Com a decisão, os empresários continuam com as prisões preventivas na sede da Polícia Federal, em São Paulo, decretadas em investigação sobre uso de informações privilegiadas no mercado financeiro.

A PF afirma que o indicativo essencial do uso de informação privilegiada pelos irmãos Batista é o Termo.

Joesley e Wesley já foram indiciados e estão presos temporariamente desde setembro pela acusação. Antes disso, se posicionaram no mercado financeiro, com base nas informações impactantes.

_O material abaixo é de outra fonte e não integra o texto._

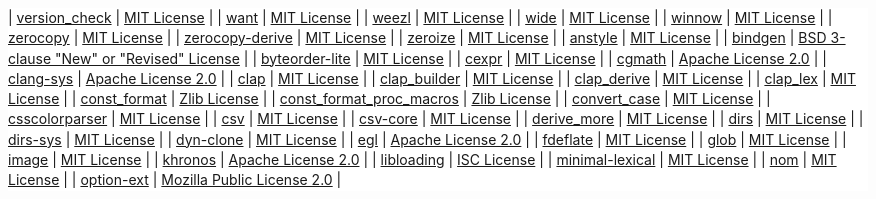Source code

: | [version_check](https://github.com/SergioBenitez/version_check) | [MIT License](https://opensource.org/licenses/MIT) |
| [want](https://github.com/seanmonstar/want) | [MIT License](https://opensource.org/licenses/MIT) |
| [weezl](https://github.com/image-rs/lzw) | [MIT License](https://opensource.org/licenses/MIT) |
| [wide](https://github.com/Lokathor/wide) | [MIT License](https://opensource.org/licenses/MIT) |
| [winnow](https://github.com/winnow-rs/winnow) | [MIT License](https://opensource.org/licenses/MIT) |
| [zerocopy](https://github.com/google/zerocopy) | [MIT License](https://opensource.org/licenses/MIT) |
| [zerocopy-derive](https://github.com/google/zerocopy) | [MIT License](https://opensource.org/licenses/MIT) |
| [zeroize](https://github.com/RustCrypto/utils/tree/master/zeroize) | [MIT License](https://opensource.org/licenses/MIT) |
| [anstyle](https://github.com/rust-cli/anstyle.git) | [MIT License](https://opensource.org/licenses/MIT) |
| [bindgen](https://github.com/rust-lang/rust-bindgen) | [BSD 3-clause "New" or "Revised" License](https://opensource.org/licenses/BSD-3-Clause) |
| [byteorder-lite](https://github.com/image-rs/byteorder-lite) | [MIT License](https://opensource.org/licenses/MIT) |
| [cexpr](https://github.com/jethrogb/rust-cexpr) | [MIT License](https://opensource.org/licenses/MIT) |
| [cgmath](https://github.com/rustgd/cgmath) | [Apache License 2.0](https://opensource.org/licenses/Apache-2.0) |
| [clang-sys](https://github.com/KyleMayes/clang-sys) | [Apache License 2.0](https://opensource.org/licenses/Apache-2.0) |
| [clap](https://github.com/clap-rs/clap) | [MIT License](https://opensource.org/licenses/MIT) |
| [clap_builder](https://github.com/clap-rs/clap) | [MIT License](https://opensource.org/licenses/MIT) |
| [clap_derive](https://github.com/clap-rs/clap) | [MIT License](https://opensource.org/licenses/MIT) |
| [clap_lex](https://github.com/clap-rs/clap) | [MIT License](https://opensource.org/licenses/MIT) |
| [const_format](https://github.com/rodrimati1992/const_format_crates/) | [Zlib License](https://opensource.org/licenses/Zlib) |
| [const_format_proc_macros](https://github.com/rodrimati1992/const_format_crates/) | [Zlib License](https://opensource.org/licenses/Zlib) |
| [convert_case](https://github.com/rutrum/convert-case) | [MIT License](https://opensource.org/licenses/MIT) |
| [csscolorparser](https://github.com/mazznoer/csscolorparser-rs) | [MIT License](https://opensource.org/licenses/MIT) |
| [csv](https://github.com/BurntSushi/rust-csv) | [MIT License](https://opensource.org/licenses/MIT) |
| [csv-core](https://github.com/BurntSushi/rust-csv) | [MIT License](https://opensource.org/licenses/MIT) |
| [derive_more](https://github.com/JelteF/derive_more) | [MIT License](https://opensource.org/licenses/MIT) |
| [dirs](https://github.com/soc/dirs-rs) | [MIT License](https://opensource.org/licenses/MIT) |
| [dirs-sys](https://github.com/dirs-dev/dirs-sys-rs) | [MIT License](https://opensource.org/licenses/MIT) |
| [dyn-clone](https://github.com/dtolnay/dyn-clone) | [MIT License](https://opensource.org/licenses/MIT) |
| [egl](https://github.com/seankerr/rust-egl) | [Apache License 2.0](https://opensource.org/licenses/Apache-2.0) |
| [fdeflate](https://github.com/image-rs/fdeflate) | [MIT License](https://opensource.org/licenses/MIT) |
| [glob](https://github.com/rust-lang/glob) | [MIT License](https://opensource.org/licenses/MIT) |
| [image](https://github.com/image-rs/image) | [MIT License](https://opensource.org/licenses/MIT) |
| [khronos](https://github.com/seankerr/rust-khronos) | [Apache License 2.0](https://opensource.org/licenses/Apache-2.0) |
| [libloading](https://github.com/nagisa/rust_libloading/) | [ISC License](https://opensource.org/licenses/ISC) |
| [minimal-lexical](https://github.com/Alexhuszagh/minimal-lexical) | [MIT License](https://opensource.org/licenses/MIT) |
| [nom](https://github.com/Geal/nom) | [MIT License](https://opensource.org/licenses/MIT) |
| [option-ext](https://github.com/soc/option-ext.git) | [Mozilla Public License 2.0](https://opensource.org/license/mpl-2-0) |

"Eles tinham informações bombásticas, com um potencial de impacto relevante no mercado.Todos os agentes financeiros que tivessem acesso àquela informação se posicionariam no mercado", disse o delegado Edson Garutti, em entrevista à Globonews, acrescentando que eles sabiam que essas informações eram relevantes e de impacto.

A PF ilustrou o relatório final da investigação com uma 'linha do tempo', na qual destaca o Termo de Confidencialidade subscrito pelos irmãos Batista e a Procuradoria. Eles tinham expectativa no futuro de que as informações viriam a público.

Durante o julgamento, os magistrados abordaram a ligação entre a colaboração premiada firmada entre os irmãos Batista e o Ministério Público Federal e as oscilações abruptas em preços de ativos e ações de empresas controladas pelo grupo JBS e J&F.

De acordo com o jornal, o relatório, que contém 100 páginas, reafirma a posição de mandante de Wesley Batista nas negociações de câmbio.

Joesley foi indiciado pela suposta autoria dos crimes de manipulação de mercado e uso indevido de informação privilegiada, previstos na Lei 6.385/76, com abuso de poder de controle e administração, em razão do evento de venda de ações da JBS S/A pela FB Participações, controladora desta última.